Curiously enough, Earth wasn’t even Hansen’s original planet of choice: He specialized in Venus—Earth’s brighter, sexier sister planet—and wrote his doctoral thesis on its atmosphere. In 1981, he became the director of NASA’s Goddard Institute for Space Studies, where he spearheaded the Pioneer Venus Project, which deployed two spacecraft to explore the solar winds on Venus and to map its surface. But after he and his colleagues noticed alarming changes in the Earth’s atmosphere, Hansen resigned from the Venus experiment (“a planet changing before our eyes is more interesting and important,” he explained) in order to better understand what was happening to his own planet.
Hansen’s first groundbreaking climate-change paper, co-published in 1981, made several dramatic predictions—all of which have since materialized. Among his prophesies were that the Arctic’s fabled Northwest Passage would open (via melting), the 1980s would get hotter, the number of drought-prone regions would increase and glaciers would start to melt and sea levels would rise. Most controversial of all was his contention that all of these changes stemmed from humans and their carbon-burning fuels.
Hansen submitted his paper four times—three times to the journal Science, and once to Nature—before Science finally accepted it for the August 1981 issue. The paper’s significance, however, was immediately apparent: Just days after it was published, the New York Times reported his findings on page one. This exposure led to Hansen’s being called to testify before Congress. Before long, he was a regular fixture at congressional committee hearings.
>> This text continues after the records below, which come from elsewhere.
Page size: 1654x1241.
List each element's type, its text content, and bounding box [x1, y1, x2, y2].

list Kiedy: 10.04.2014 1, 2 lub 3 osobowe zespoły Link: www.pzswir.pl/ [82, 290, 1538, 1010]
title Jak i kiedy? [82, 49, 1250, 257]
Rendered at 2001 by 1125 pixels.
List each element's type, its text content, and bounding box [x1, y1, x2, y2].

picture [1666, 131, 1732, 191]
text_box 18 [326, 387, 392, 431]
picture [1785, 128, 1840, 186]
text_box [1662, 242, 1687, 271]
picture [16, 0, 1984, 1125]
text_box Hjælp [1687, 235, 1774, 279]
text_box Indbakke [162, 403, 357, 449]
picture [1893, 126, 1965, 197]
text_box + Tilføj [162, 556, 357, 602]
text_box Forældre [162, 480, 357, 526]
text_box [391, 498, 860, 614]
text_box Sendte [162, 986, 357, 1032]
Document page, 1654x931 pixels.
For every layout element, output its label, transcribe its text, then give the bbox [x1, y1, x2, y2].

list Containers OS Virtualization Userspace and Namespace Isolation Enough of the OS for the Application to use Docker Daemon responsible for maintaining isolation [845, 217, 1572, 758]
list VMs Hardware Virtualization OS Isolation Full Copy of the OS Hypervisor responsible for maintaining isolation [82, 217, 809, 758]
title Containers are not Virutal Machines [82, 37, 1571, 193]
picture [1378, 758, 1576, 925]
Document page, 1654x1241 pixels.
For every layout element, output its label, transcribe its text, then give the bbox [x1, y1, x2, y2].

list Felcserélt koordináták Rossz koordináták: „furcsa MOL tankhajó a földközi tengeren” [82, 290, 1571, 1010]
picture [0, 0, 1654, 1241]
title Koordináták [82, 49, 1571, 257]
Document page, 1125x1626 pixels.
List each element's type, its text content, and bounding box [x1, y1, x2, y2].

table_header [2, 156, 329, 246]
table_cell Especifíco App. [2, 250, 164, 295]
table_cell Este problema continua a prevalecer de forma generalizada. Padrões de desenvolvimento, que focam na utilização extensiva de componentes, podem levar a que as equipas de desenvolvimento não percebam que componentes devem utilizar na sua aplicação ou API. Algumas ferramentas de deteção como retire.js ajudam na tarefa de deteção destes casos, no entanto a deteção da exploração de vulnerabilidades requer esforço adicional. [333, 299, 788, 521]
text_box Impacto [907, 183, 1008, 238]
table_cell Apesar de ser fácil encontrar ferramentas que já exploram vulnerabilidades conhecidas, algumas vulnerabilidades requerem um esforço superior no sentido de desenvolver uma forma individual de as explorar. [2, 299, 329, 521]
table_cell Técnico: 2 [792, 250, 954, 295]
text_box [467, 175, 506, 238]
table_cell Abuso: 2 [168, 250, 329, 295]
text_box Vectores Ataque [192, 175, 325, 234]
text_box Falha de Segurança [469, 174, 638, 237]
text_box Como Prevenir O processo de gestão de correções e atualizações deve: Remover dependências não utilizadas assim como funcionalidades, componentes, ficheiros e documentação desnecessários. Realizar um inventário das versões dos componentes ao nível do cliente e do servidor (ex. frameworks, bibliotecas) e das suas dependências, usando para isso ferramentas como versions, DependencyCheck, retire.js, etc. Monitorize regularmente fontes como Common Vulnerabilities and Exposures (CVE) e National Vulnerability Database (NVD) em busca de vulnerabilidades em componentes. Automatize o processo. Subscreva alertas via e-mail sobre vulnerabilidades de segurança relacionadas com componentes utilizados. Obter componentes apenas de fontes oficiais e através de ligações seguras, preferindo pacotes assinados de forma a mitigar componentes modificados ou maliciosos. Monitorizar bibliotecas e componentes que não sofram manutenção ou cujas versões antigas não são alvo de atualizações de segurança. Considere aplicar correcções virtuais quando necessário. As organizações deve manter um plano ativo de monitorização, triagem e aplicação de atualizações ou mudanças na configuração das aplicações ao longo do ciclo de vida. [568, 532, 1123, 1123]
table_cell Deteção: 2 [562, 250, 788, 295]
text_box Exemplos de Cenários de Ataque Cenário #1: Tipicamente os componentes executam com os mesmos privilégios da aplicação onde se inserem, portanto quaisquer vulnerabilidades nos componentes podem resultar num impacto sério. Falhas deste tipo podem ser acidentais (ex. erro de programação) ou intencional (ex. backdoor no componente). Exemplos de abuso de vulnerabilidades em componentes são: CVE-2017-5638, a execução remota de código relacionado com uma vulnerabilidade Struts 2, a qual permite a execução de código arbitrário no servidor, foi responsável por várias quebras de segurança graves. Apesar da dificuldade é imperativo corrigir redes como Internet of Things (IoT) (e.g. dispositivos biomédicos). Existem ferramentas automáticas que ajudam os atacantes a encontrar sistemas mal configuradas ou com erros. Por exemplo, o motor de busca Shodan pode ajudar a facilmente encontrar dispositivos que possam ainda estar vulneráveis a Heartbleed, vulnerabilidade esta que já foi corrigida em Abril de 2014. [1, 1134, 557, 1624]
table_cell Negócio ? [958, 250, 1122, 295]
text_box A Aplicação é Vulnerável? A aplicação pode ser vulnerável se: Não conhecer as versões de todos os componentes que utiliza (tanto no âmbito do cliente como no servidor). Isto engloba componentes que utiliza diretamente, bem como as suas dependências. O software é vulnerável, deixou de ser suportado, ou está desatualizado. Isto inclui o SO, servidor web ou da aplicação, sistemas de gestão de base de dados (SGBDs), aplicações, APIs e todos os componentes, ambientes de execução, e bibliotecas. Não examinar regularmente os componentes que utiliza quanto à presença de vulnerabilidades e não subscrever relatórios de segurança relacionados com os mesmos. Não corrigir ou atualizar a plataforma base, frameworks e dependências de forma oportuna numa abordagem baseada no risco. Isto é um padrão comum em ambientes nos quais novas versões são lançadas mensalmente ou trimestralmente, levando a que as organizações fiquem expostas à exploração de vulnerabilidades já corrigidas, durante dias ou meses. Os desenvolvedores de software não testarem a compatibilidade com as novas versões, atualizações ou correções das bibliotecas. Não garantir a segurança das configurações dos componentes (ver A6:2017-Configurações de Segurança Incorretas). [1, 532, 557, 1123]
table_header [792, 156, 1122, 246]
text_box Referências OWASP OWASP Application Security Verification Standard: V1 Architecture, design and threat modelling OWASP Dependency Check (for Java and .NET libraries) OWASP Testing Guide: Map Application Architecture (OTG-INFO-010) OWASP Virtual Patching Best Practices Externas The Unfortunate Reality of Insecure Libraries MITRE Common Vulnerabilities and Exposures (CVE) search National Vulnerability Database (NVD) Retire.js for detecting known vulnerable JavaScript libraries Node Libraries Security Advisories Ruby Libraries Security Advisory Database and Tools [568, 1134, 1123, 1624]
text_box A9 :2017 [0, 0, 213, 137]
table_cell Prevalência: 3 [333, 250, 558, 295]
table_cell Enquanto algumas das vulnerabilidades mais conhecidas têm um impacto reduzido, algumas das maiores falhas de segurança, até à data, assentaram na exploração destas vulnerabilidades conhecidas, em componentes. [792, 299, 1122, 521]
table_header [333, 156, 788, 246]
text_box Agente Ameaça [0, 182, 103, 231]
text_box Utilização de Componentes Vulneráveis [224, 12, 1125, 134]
But the testimony that put him—and his cause—permanently on the map occurred on June 23, 1988. As severe drought engulfed the country and Washington, D.C., sweltered in record 101 degree heat, Hansen was on Capitol Hill, politely but firmly explaining to the Senate Committee on Energy and Natural Resources that the whole world was going to get even hotter and more prone to extreme weather if no effort was made to stem the rampant use of fossil fuels. As Hansen left the committee room, he told a group of waiting reporters, “It’s time to stop waffling and say that the evidence is pretty strong that the greenhouse effect is here.” The line was quoted in newspapers and on news programs throughout the world and almost overnight Hansen became a folk hero.